Con Trump, sin embargo, no hay salvedades obvias. ¿Por qué debería haberlo? Los intereses que hemos defendido durante mucho tiempo no son sus intereses. Existe fuera de cualquier tradición del gobierno estadounidense. Si las mejores relaciones entre Estados Unidos y Rusia, que para Trump significan mejores relaciones entre Trump y Putin, por superficiales que sean, ponen en peligro a nuestros aliados de Europa del Este, o prolongan el conflicto en el Medio Oriente o, en términos más generales, contrarrestan las luchas democráticas de cualquier número de pueblos en todo el mundo, eso no importará, porque esos ya no son nuestros intereses. Los republicanos que defienden a Trump o advierten contra ser engañados por nuestras propias agencias de inteligencia pueden desconocer lo narcisista y maleable que es el presidente entrante, o aún no han leído mucha literatura rusa.

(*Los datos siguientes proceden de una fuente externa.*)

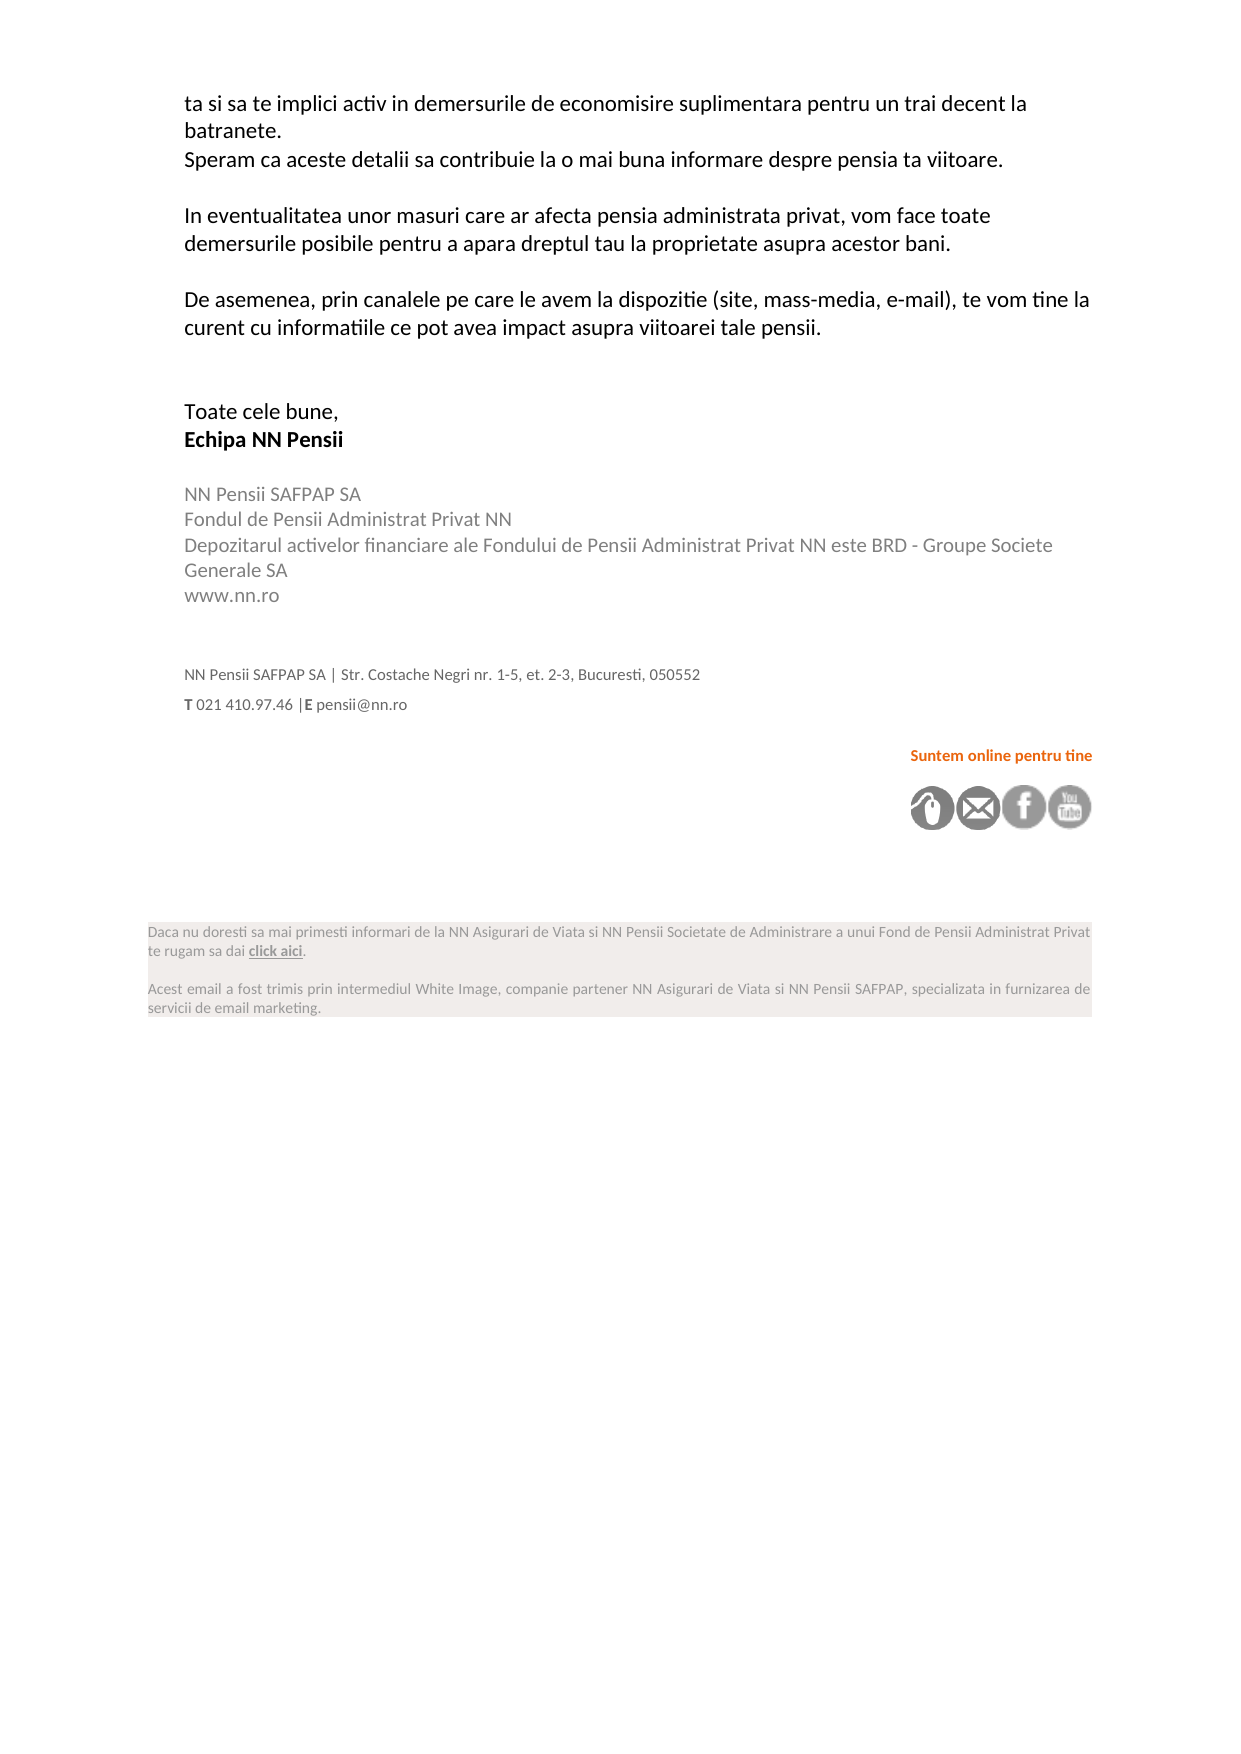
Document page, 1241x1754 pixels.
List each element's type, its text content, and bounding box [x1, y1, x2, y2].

picture [911, 785, 1093, 830]
table_header Daca nu doresti sa mai primesti informari de la NN Asigurari de Viata si NN Pensii Societate de Administrare a unui Fond de Pensii Administrat Privat te rugam sa dai click aici. Acest email a fost trimis prin intermediul White Image, companie partener NN Asigurari de Viata si NN Pensii SAFPAP, specializata in furnizarea de servicii de email marketing. [148, 922, 1092, 1017]
table_cell ta si sa te implici activ in demersurile de economisire suplimentara pentru un trai decent la batranete. [173, 89, 1104, 145]
table_cell [136, 922, 1104, 1046]
table_cell Speram ca aceste detalii sa contribuie la o mai buna informare despre pensia ta viitoare. In eventualitatea unor masuri care ar afecta pensia administrata privat, vom face toate demersurile posibile pentru a apara dreptul tau la proprietate asupra acestor bani. De asemenea, prin canalele pe care le avem la dispozitie (site, mass-media, e-mail), te vom tine la curent cu informatiile ce pot avea impact asupra viitoarei tale pensii. Toate cele bune, Echipa NN Pensii [173, 145, 1104, 481]
table_cell NN Pensii SAFPAP SA Fondul de Pensii Administrat Privat NN Depozitarul activelor financiare ale Fondului de Pensii Administrat Privat NN este BRD - Groupe Societe Generale SA www.nn.ro NN Pensii SAFPAP SA | Str. Costache Negri nr. 1-5, et. 2-3, Bucuresti, 050552 T 021 410.97.46 |E pensii@nn.ro Suntem online pentru tine [173, 481, 1104, 922]
table_cell [136, 89, 173, 922]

O han permitido que sus furias partidistas empañen lo que debería ser completamente transparente para todos, que es que Rusia está haciendo lo que ha estado tratando de hacer durante mucho tiempo. En siglos anteriores, pensaban que había llegado su momento —Peter, Catherine, los comunistas, los poscomunistas— y siempre se equivocaban. Se habían imaginado que estaban a punto de escapar, y nunca lo hicieron. Ahora, tal vez, han llegado a una coyuntura cósmicamente alineada, coreografiada por Putin y sus lugartenientes, destinada por fuerzas fuera de cualquier jurisdicción humana.